Utah Jazz: The Time to Cash in on Future Picks Is Now


With several future draft picks in their coffers, the time has come for the Utah Jazz to swing some of those assets for roster upgrades.

Despite the injuries they endured this season, the Utah Jazz proved that they’re a pretty good team by persevering and becoming a factor in the playoff race in the Western Conference. While it’s something for the team and its fans to hang their hats on, “pretty good” has never been the goal in Jazzland.

We, as fans, want the Jazz to be great. We expect division titles, extended playoff runs and, one day, the Larry O’Brien trophy on display at Vivint Smart Home Arena.

If those things are going to happen with the current iteration of the team, Jazz brass needs to add a few more pieces to the puzzle; another egg or two to complete the dozen. Moreover, they need to do so sooner rather than later. Which is why the time has come to cash in on some of the assets the team has accrued over the years.

I’m with this guy.

Through careful maneuvering, the Jazz find themselves with no less than seven draft picks owed to them through various trades throughout the years. In addition to the team’s own picks, Jazz GM Dennis Lindsey will have the following selections at his disposal–

2016: second round draft pick from the Boston Celtics (No. 52), second round draft pick from the Golden State Warriors (No. 60)

2017: first round draft pick from Golden State, second round draft pick from the Detroit Pistons, second round draft pick from Golden State, second round draft pick from the New York Knicks

2018: first round draft pick from the Oklahoma City Thunder (lottery protected through 2020. Should it not be conveyed, it becomes second round picks in 2020 and 2021)

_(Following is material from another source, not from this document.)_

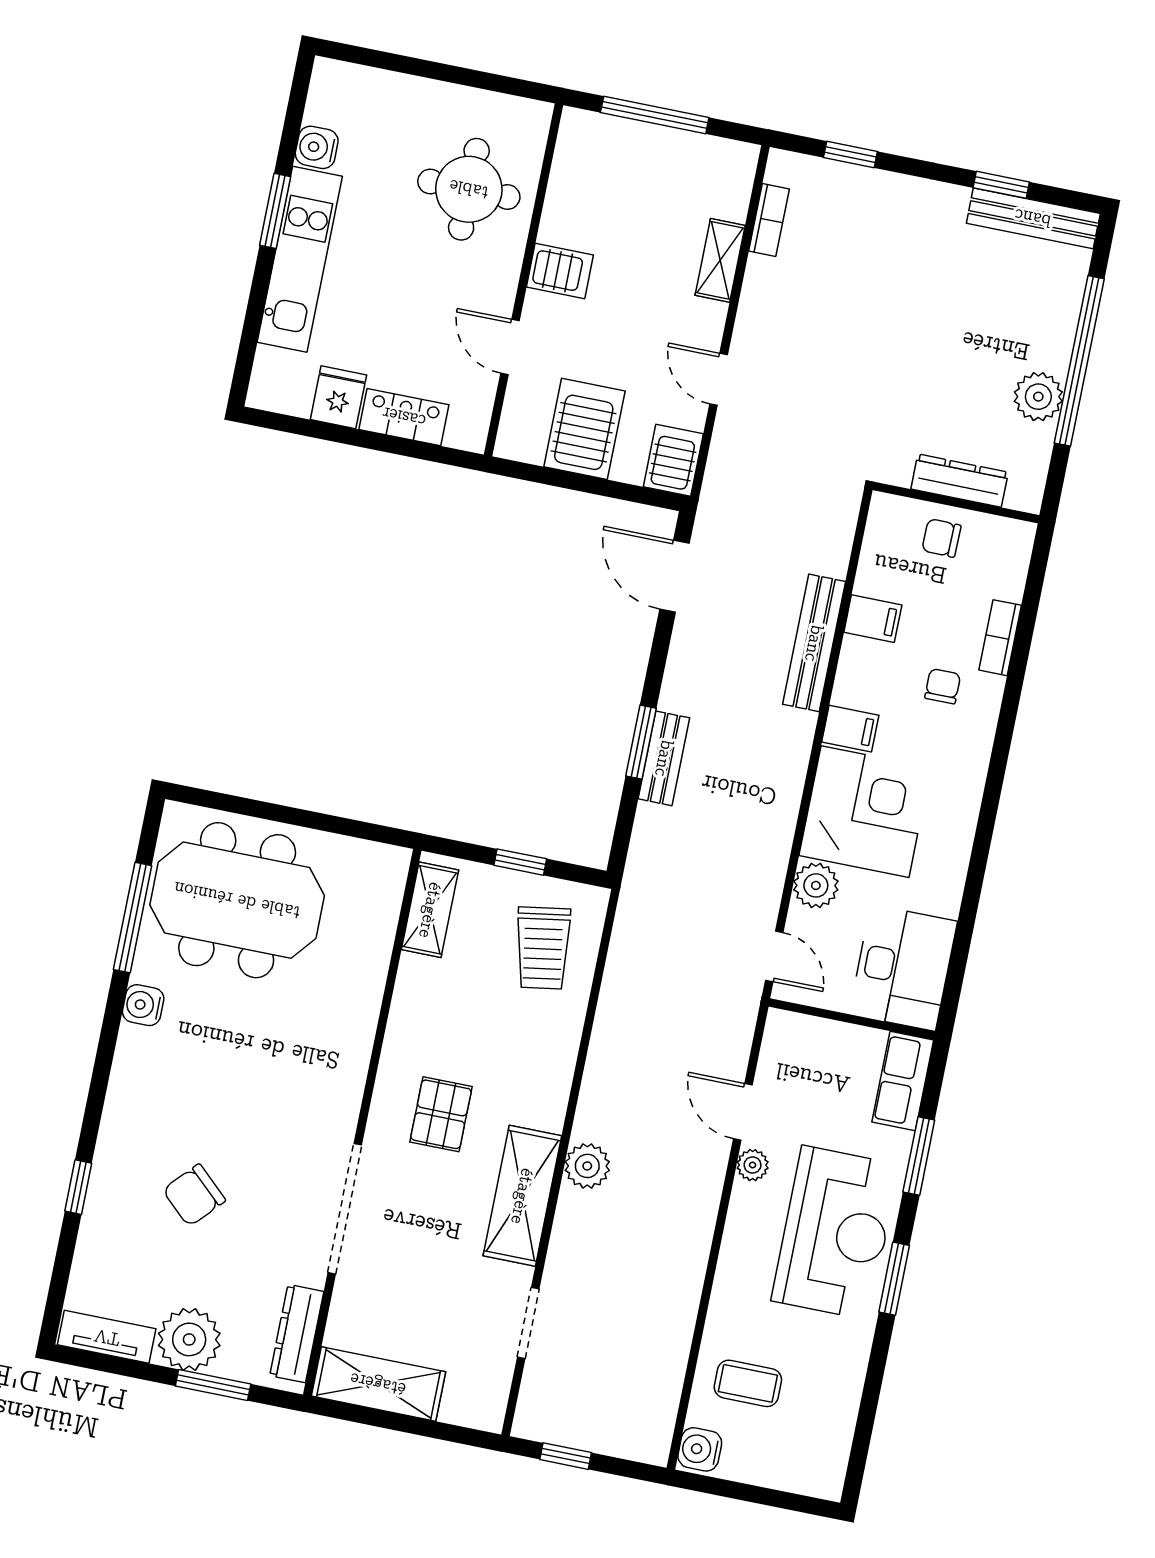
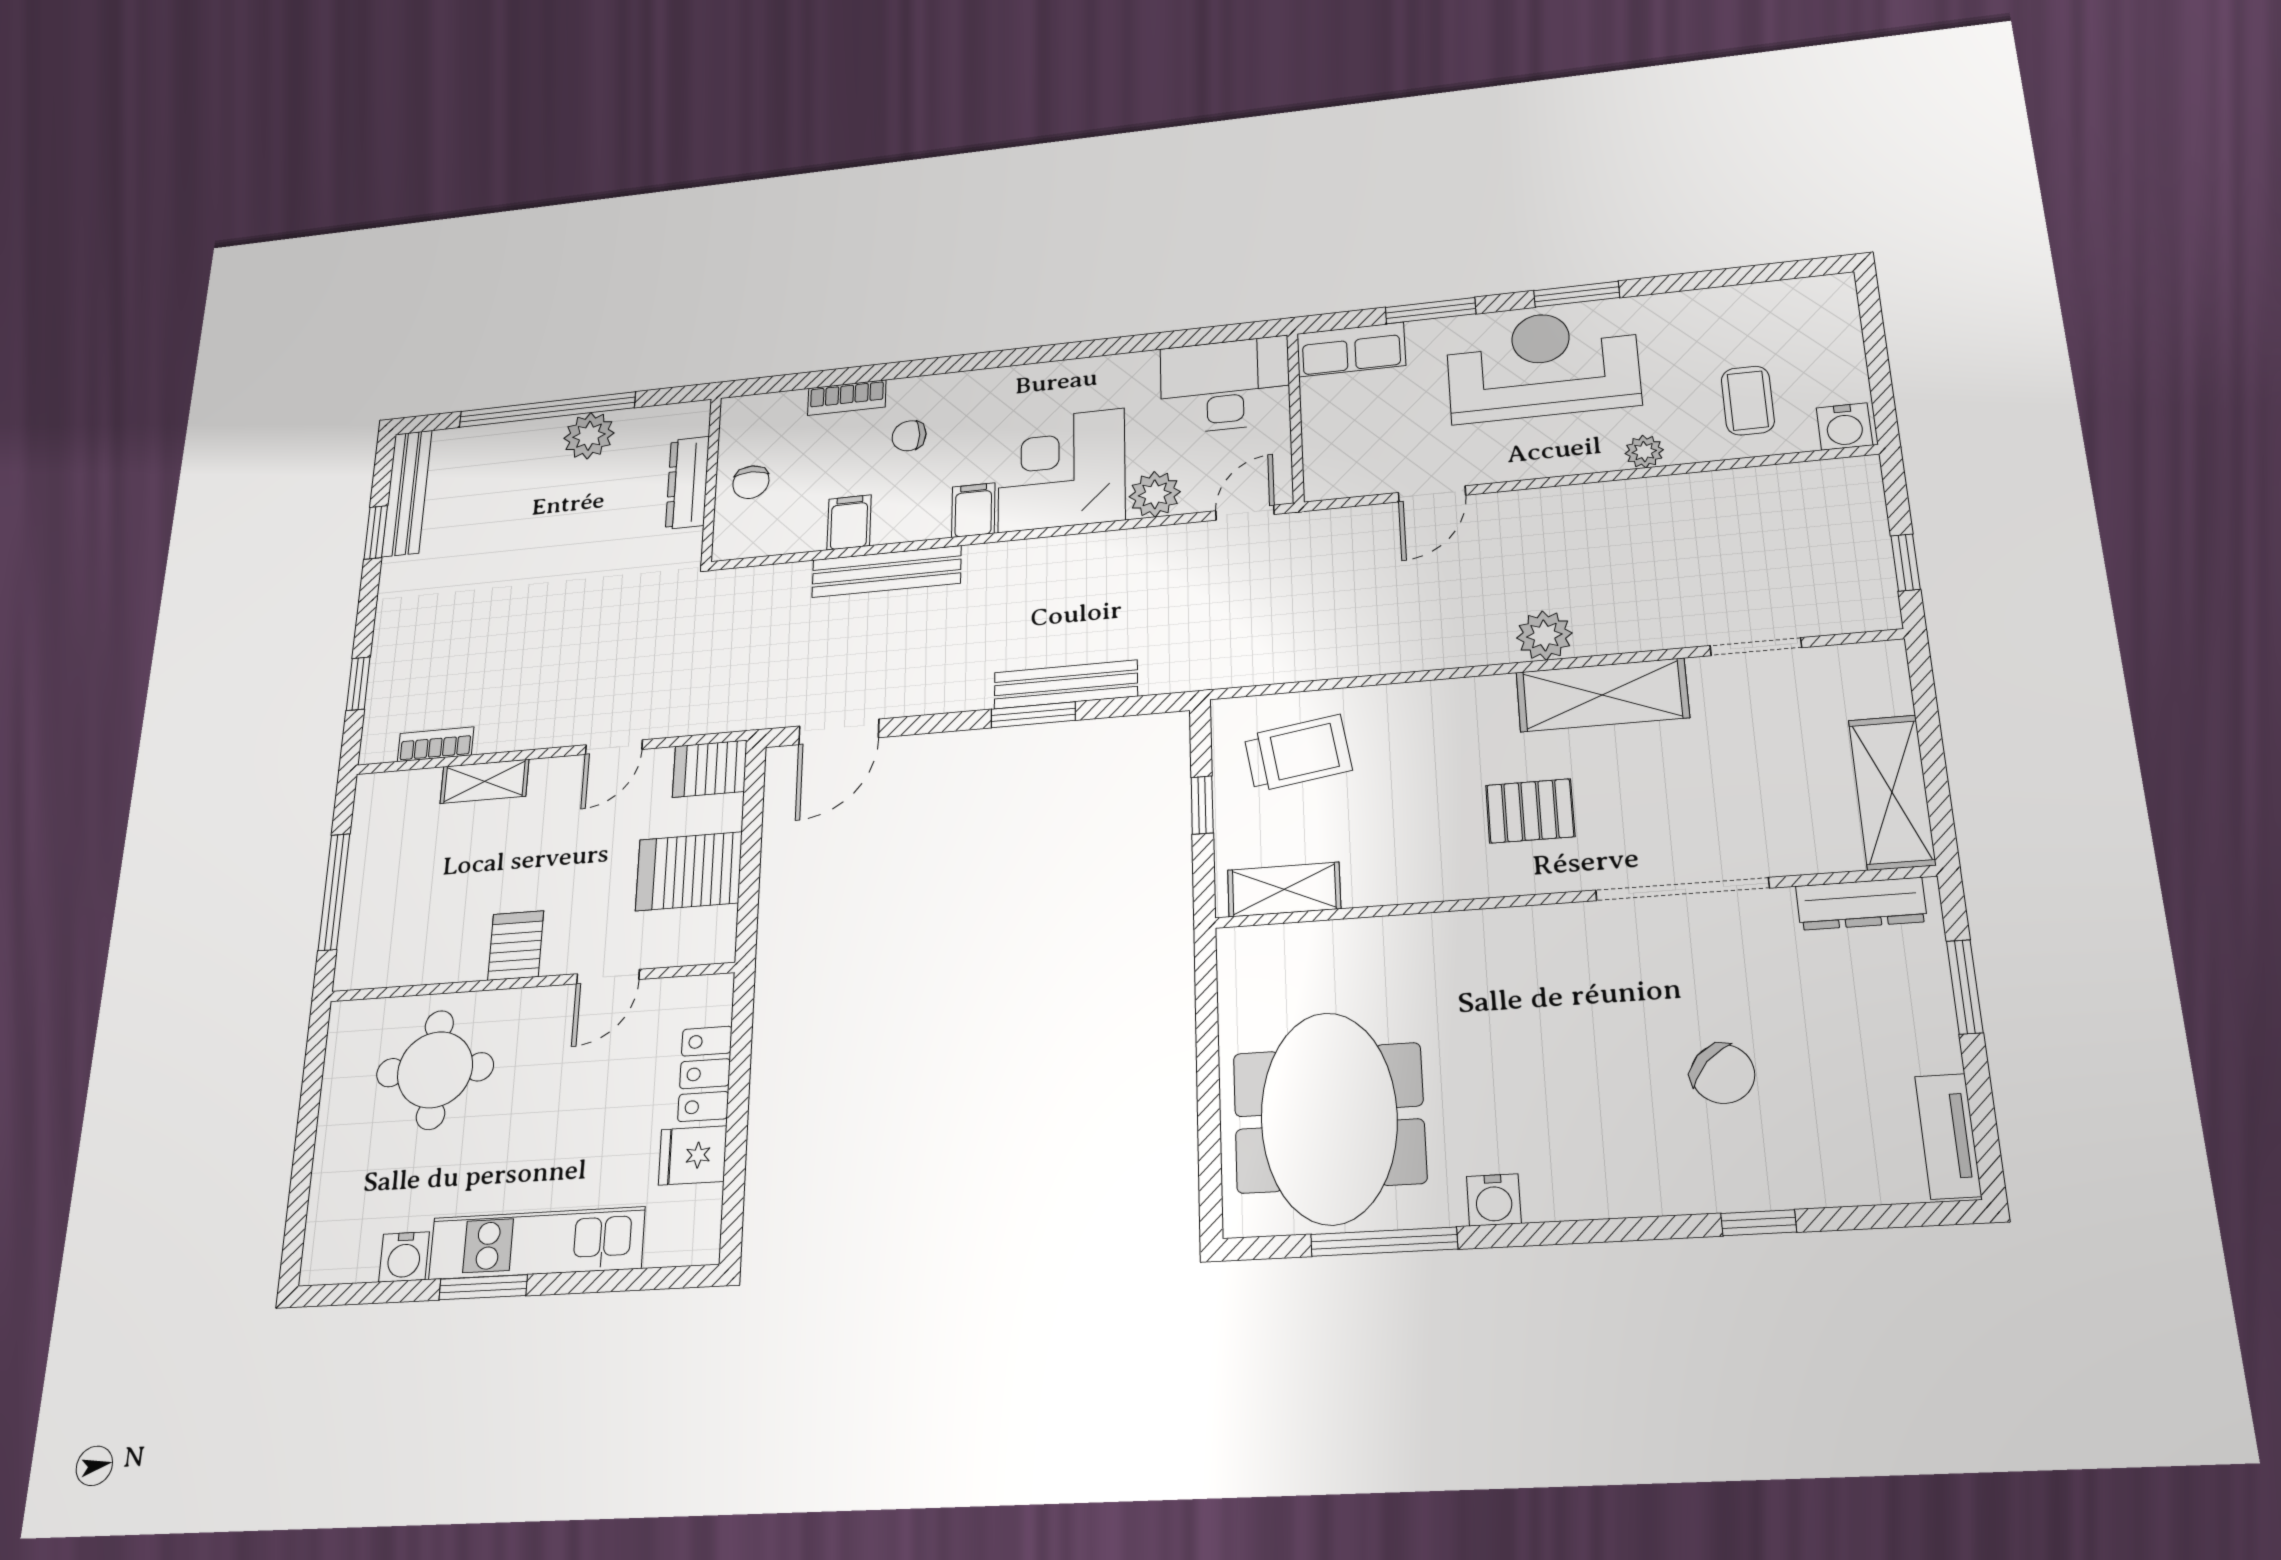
bench: (664, 758) -> (1066, 684), width x1.36
plant: (753, 1165) -> (1644, 452), moved
plant: (189, 1339) -> (1915, 1031), removed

Extra draft picks are always great to have, but Lindsey should look to turn some of these picks into real difference makers.

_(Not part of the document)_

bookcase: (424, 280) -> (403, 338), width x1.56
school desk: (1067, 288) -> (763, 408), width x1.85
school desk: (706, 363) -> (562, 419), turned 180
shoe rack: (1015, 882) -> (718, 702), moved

With core players like Gordon Hayward, Derrick Favors and Alec Burks entering their primes, and a bevy of young guns in Rudy Gobert, Rodney Hood and Dante Exum (you could probably mention Trey Lyles in that conversation as well) already in place, the time is nigh for the team to bring in quality talent.

Preferably of the veteran variety.

The first round picks owed to them by the Warriors and Thunder are unlikely to yield significant players in the draft–Golden State will be on top of the west for the next decade and the OKC pick is too protected to do so.

With that being the case, the team’s best bet to get something out of them is to include them in packages to either acquire known commodities or move up in this or future drafts if the chance to select a franchise changer presents itself. Middling picks and marginal talents need not apply.

In the NBA, the clock is always ticking. Championship windows come and go. If a team won’t seize opportunities when they knock, they’ll miss their shot every time. If the Jazz don’t want this to be their fate, they need proven players or potential superstars–not long-term projects or more “assets.”

Next: Four Under the Radar Draft Prospects

Fans have been patient in recent years as the franchise has done its best to rebuild itself into a winner. That patience is wearing thin. If the Jazz don’t surround their core with the pieces necessary to take the next step as a team, they do so at their own peril.

Pretty good is no longer good enough.